The final R/Rfree is 18.7/23.4% and residues with phi-psi angles in the disallowed region of the Ramanchandran plot are not present (Table 1). We collected a number of additional datasets with penem 1 at different soaking time points ranging from 7 minutes to 21 hours and all reveal the same single R-configuration at the C7 stereo center of the acyl intermediate (data not shown). The intermediate representing species 10 has a few direct hydrogen bonding interactions with the enzyme active site and has a number of additional van der Waals interactions (Figure 3A). The b-lactam carbonyl group is positioned in the oxyanion hole forming hydrogen-bonds with backbone nitrogen atoms of S70 and A237 (Figure 2A and 3A). In addition, the NH-thiazepine atom is ?hydrogen bonded to the carbonyl atom of S130 (3.2 A) and the nitrogen of the bicyclic R1 side chain of penem 1 is hydrogen bonding to N132. As a result of forming the 7 membered heterocycle, the C3 carboxylate group points outwards and has ?2.9?.2 A distance water-mediated interactions with D104 and S106. The heterocyclic substitution lies above the polar side chain of N170 and also points toward the bulk solvent.
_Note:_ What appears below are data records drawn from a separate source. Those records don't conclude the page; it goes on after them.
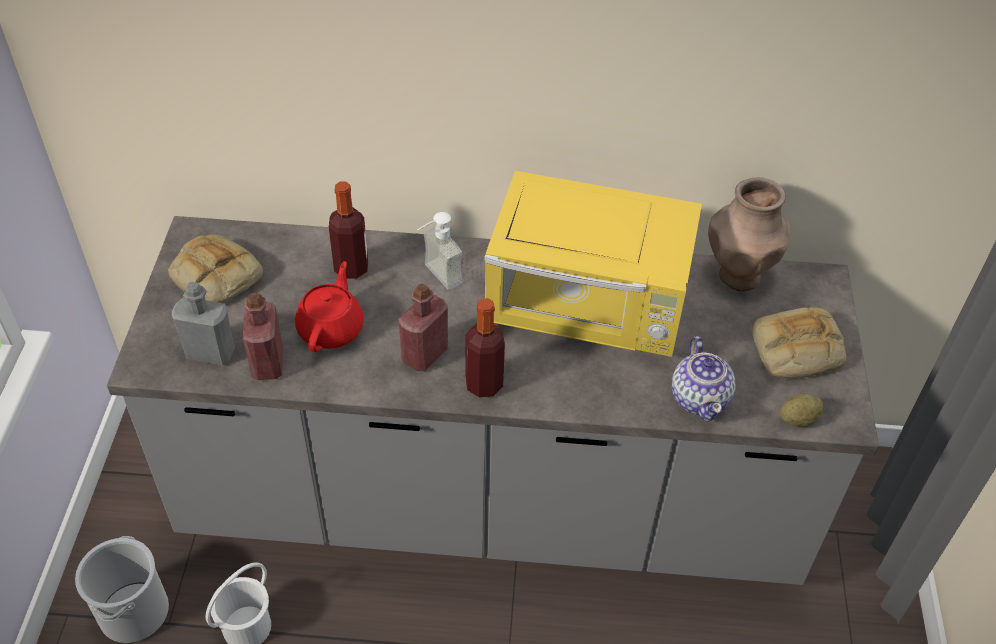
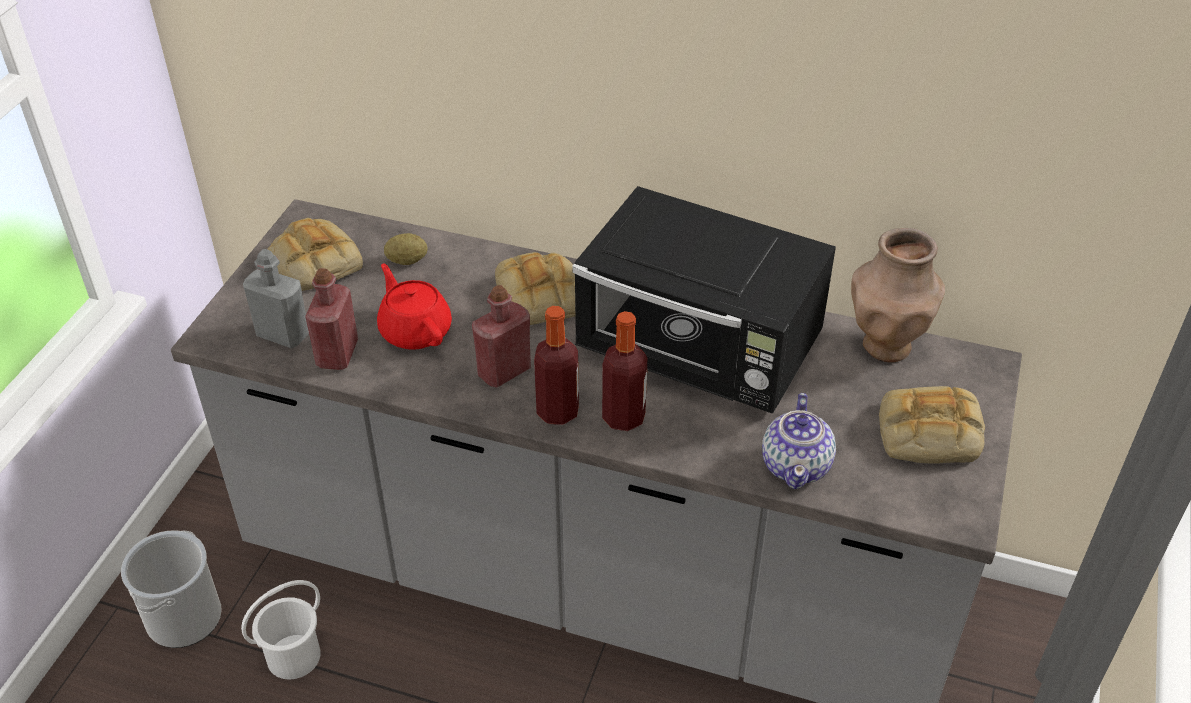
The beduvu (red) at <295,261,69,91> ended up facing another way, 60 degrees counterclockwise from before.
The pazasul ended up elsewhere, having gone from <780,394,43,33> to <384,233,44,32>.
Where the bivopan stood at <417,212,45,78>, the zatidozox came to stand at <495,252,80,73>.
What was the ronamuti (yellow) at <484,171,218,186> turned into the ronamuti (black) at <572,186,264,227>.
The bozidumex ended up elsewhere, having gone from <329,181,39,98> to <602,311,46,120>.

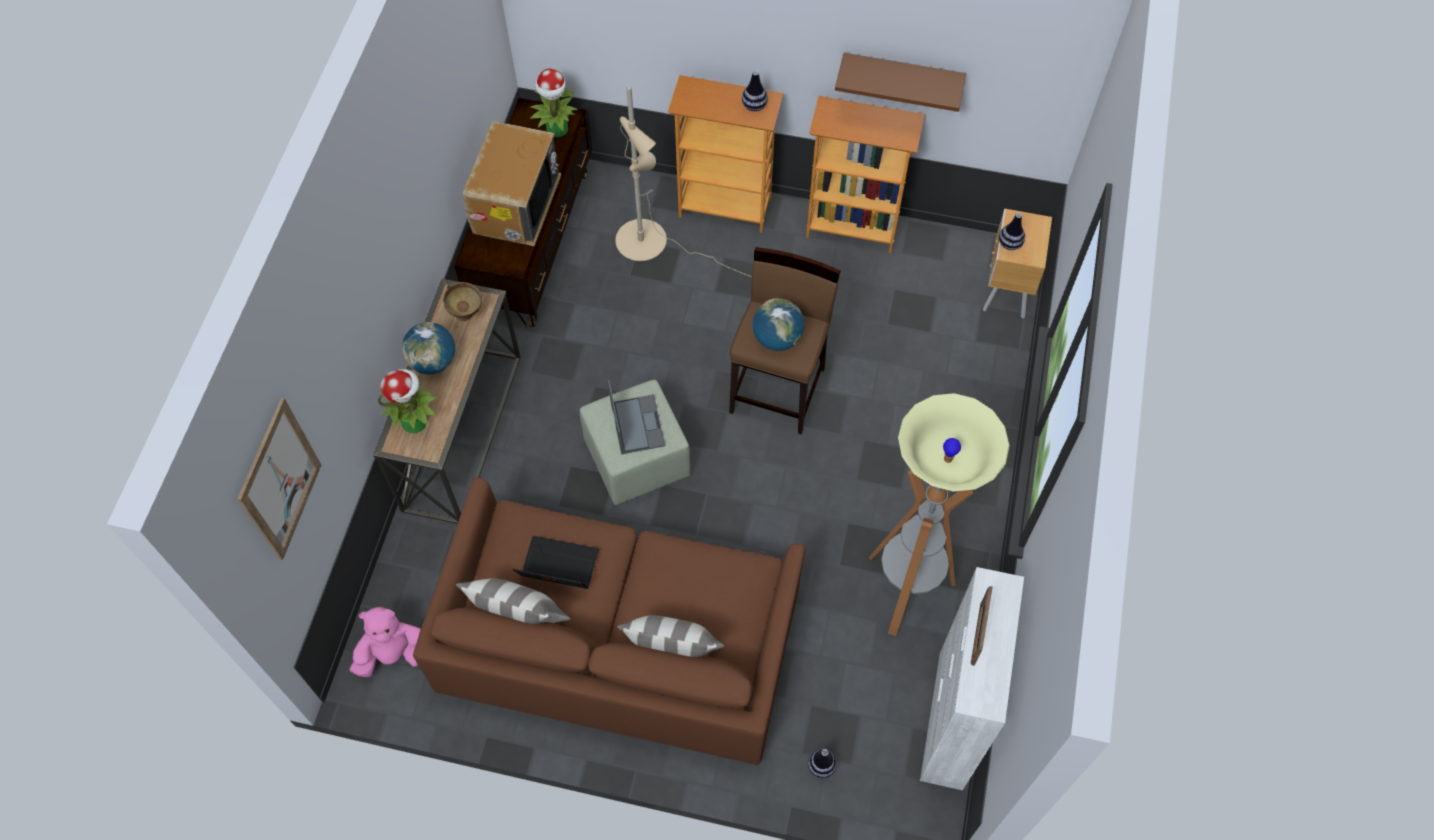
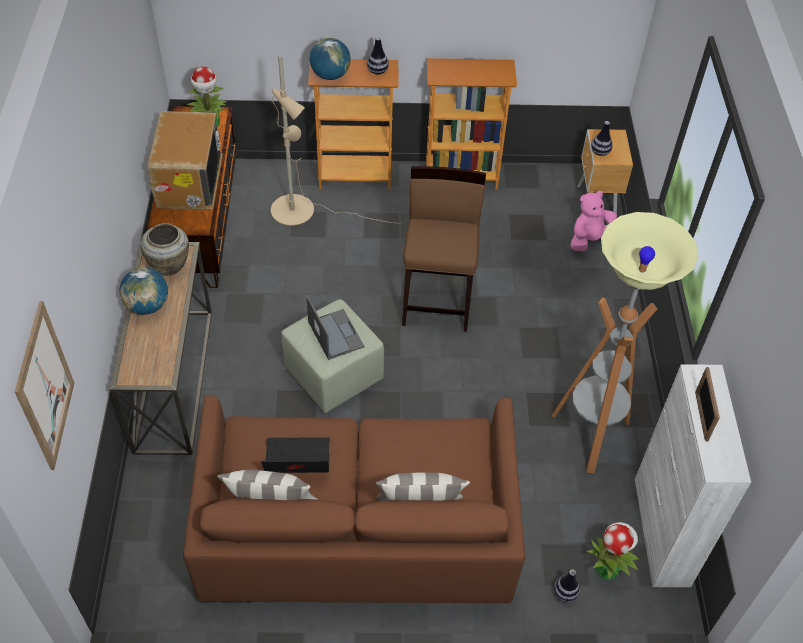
Where the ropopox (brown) stood at <443,282,39,39>, the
We emphasize that the C3 carboxylate of penem 1 is not in the vicinity of R244, a residue previously been shown to be important and affect the Km (Ki) of penem 1 about 100-fold, when substituted [13]. In the preacylation steps residue R244, either directly or indirectly, has a role in binding the carboxyl moiety of substrates and inhibitors in the active site of b-lactamases [26]. The discrepancy with our covalently bound structure suggests that the Km (Ki) value is more dependent on the initial interactions of the inhibitors than on interactions made by a later inhibitory intermediate such as observed crystallographically. Note that none of the previous blactamase:penem complexes have the penem carboxyl moiety interacting with R244 or with an equivalent arginine residue at that position (these structures will be discussed below).